**Information supplied**
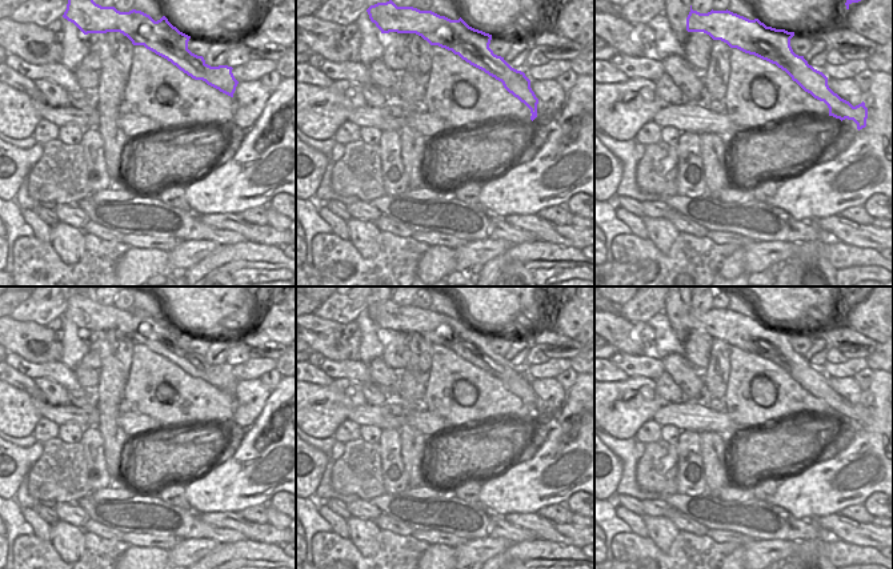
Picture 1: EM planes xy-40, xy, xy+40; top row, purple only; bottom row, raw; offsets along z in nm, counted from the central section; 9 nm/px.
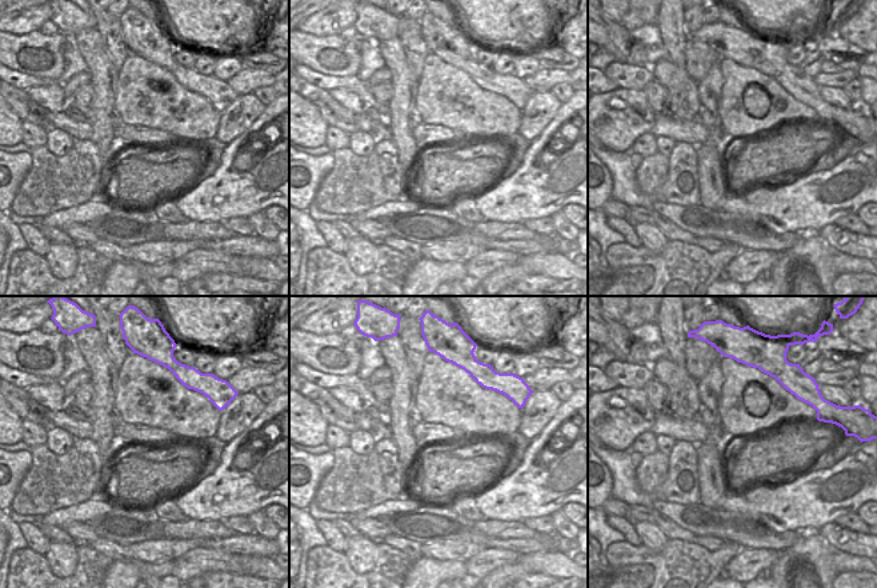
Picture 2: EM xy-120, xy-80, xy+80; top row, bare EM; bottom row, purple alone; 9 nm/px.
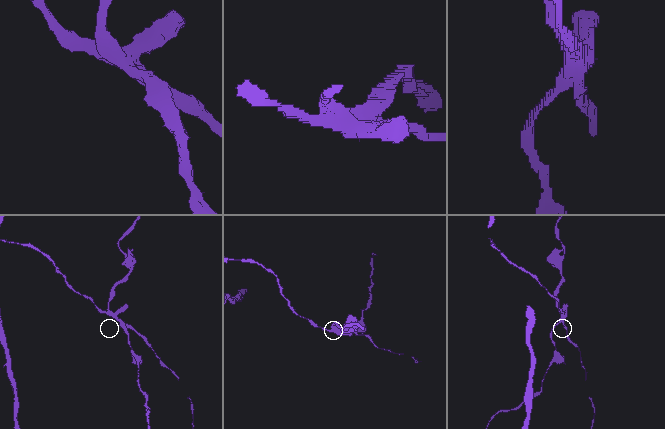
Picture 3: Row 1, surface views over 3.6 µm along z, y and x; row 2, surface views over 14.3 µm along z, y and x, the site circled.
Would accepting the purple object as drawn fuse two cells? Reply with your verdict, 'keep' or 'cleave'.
cleave

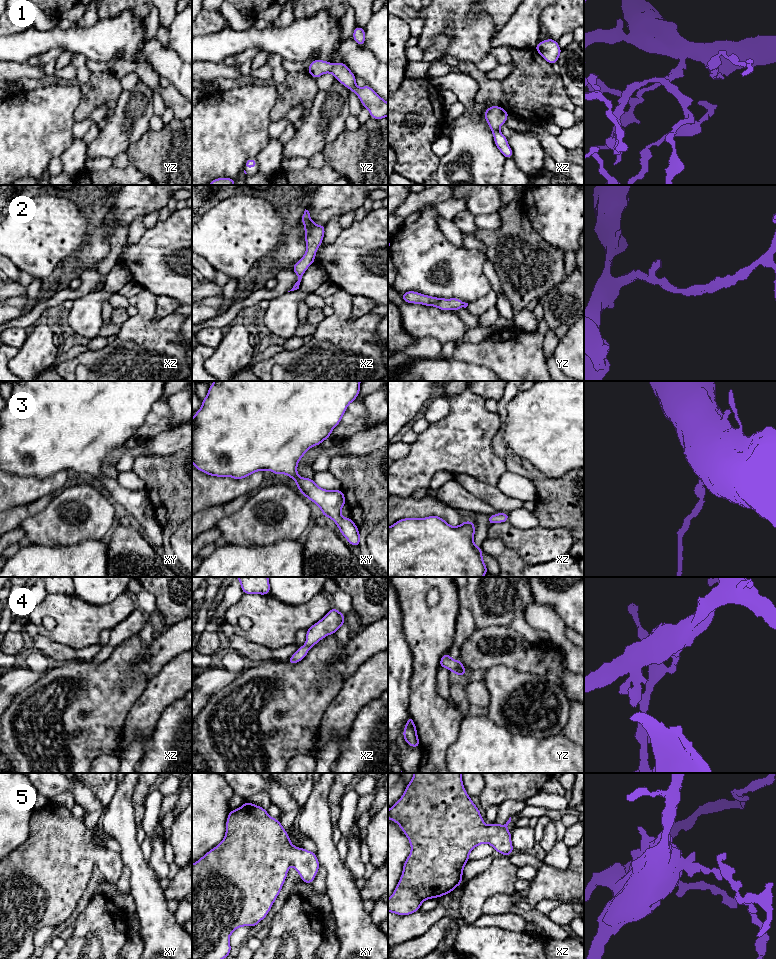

**What to do**
Note how many lines of the entries contain the string "bottom", then give that number by itself.

**Reply**
2